● EXERCISE DESCRIPTION: Search the material below for the word "wrist". Copy every line where it is found.
───── DATA FOR THIS EXERCISE ─────
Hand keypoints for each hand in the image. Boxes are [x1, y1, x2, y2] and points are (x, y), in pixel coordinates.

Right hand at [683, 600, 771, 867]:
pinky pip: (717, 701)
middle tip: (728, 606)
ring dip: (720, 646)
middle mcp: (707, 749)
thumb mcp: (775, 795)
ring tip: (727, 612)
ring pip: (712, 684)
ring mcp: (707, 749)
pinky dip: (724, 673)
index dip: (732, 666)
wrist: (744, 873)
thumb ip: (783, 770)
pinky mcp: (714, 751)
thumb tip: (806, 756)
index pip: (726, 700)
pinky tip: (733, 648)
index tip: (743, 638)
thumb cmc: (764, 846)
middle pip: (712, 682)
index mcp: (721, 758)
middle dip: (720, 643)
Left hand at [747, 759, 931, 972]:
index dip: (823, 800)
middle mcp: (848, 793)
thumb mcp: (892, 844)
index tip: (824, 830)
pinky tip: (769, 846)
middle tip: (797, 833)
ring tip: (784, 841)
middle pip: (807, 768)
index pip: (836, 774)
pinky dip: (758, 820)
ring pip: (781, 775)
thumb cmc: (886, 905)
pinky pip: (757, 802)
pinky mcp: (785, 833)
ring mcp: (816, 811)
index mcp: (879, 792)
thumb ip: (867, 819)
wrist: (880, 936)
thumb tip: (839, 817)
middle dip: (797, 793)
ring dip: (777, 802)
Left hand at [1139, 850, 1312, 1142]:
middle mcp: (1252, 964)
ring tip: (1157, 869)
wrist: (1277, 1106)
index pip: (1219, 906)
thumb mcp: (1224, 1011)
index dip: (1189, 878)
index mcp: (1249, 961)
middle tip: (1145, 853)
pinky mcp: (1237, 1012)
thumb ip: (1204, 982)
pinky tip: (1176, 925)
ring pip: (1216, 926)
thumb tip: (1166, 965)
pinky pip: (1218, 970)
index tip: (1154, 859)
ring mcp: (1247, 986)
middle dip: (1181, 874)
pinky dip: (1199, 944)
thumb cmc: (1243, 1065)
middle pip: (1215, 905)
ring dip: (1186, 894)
─────
───── DATA FOR THIS EXERCISE ─────
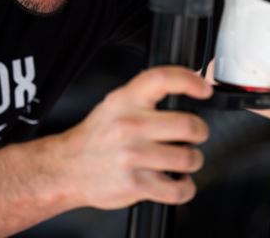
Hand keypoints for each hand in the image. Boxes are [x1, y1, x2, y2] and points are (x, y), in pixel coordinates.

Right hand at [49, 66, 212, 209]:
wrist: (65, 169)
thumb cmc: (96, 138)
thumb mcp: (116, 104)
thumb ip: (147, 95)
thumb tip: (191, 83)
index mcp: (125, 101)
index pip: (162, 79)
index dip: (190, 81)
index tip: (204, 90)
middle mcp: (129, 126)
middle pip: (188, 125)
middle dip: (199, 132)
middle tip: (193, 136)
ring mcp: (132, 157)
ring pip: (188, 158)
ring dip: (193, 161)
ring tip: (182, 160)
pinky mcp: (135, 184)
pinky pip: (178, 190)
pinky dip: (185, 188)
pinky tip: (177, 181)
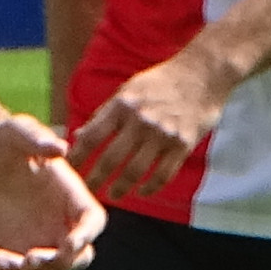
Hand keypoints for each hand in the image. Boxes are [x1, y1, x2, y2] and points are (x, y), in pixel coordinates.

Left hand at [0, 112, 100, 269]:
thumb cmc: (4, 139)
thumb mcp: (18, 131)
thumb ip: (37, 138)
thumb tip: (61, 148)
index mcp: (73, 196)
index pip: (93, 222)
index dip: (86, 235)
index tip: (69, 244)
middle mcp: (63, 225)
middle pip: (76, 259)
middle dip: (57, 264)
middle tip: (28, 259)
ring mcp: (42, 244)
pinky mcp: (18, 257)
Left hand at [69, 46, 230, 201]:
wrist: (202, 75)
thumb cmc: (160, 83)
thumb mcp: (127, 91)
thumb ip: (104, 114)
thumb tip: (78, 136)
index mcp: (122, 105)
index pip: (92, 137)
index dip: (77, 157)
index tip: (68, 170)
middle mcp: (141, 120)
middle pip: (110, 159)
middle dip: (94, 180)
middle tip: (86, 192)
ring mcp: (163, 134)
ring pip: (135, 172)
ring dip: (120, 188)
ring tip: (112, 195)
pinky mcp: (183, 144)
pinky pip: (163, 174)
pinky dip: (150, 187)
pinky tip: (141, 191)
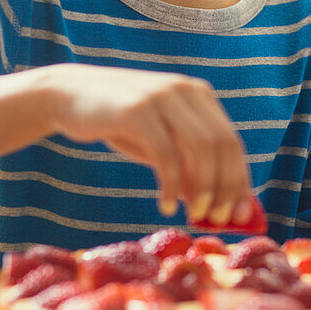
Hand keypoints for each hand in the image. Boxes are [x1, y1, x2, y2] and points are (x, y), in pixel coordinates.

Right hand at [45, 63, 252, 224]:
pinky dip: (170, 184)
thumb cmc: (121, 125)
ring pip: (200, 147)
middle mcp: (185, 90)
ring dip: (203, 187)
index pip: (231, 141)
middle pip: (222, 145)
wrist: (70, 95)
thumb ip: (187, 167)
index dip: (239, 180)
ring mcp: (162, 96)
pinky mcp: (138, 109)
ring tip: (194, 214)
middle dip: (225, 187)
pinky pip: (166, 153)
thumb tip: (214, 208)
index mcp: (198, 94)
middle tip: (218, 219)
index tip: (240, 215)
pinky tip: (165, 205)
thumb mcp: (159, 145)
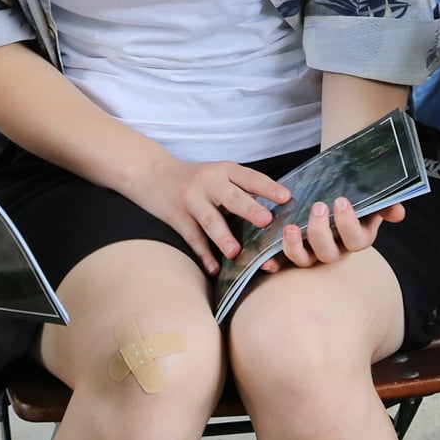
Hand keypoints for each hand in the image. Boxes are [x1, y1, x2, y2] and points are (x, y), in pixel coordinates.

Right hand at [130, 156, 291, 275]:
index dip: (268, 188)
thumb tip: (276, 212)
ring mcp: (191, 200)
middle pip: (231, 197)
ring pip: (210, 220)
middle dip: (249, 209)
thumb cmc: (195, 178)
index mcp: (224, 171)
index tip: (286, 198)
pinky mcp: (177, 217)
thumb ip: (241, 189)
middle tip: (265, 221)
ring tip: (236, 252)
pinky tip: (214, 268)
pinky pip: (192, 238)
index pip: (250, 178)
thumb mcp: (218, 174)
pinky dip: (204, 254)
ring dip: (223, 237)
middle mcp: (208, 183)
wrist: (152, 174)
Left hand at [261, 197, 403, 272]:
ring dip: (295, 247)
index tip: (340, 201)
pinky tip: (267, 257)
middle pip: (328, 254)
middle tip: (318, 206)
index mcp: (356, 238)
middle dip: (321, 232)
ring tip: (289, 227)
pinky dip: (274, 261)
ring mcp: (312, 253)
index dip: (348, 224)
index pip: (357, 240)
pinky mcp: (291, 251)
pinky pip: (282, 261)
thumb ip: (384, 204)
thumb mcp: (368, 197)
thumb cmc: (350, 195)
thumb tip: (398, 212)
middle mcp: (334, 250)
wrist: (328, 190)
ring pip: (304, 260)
─────
───── DATA FOR THIS EXERCISE ─────
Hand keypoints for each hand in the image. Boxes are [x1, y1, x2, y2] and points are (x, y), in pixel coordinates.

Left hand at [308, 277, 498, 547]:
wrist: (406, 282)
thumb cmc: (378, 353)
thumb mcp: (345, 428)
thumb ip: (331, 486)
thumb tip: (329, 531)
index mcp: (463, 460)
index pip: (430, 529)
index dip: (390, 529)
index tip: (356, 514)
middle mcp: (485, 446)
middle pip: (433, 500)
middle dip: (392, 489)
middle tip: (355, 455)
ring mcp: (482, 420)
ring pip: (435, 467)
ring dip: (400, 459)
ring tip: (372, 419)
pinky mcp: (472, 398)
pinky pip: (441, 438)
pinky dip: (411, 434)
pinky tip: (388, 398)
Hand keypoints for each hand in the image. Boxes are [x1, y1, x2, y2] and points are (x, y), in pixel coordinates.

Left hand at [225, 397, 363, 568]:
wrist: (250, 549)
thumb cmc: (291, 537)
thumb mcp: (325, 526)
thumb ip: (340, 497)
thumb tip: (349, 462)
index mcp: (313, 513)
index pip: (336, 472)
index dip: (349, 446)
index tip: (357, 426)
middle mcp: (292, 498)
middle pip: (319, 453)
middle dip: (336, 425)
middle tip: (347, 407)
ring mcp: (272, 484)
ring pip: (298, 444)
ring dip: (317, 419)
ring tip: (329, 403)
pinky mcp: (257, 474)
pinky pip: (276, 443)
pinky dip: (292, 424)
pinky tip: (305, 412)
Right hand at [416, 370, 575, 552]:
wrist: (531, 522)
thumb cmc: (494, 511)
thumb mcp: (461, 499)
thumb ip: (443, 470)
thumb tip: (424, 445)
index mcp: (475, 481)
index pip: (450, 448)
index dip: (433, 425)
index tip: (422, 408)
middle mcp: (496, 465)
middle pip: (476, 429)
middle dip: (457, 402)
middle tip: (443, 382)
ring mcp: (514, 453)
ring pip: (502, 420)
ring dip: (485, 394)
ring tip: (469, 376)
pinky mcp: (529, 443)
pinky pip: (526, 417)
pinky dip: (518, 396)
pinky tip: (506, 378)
─────
● ANSWER SPACE:
wrist: (744, 873)
wrist: (880, 936)
wrist: (1277, 1106)
wrist: (65, 169)
wrist: (202, 75)
wrist: (70, 95)
wrist: (152, 174)
wrist: (328, 190)
wrist: (406, 282)
wrist: (250, 549)
wrist: (531, 522)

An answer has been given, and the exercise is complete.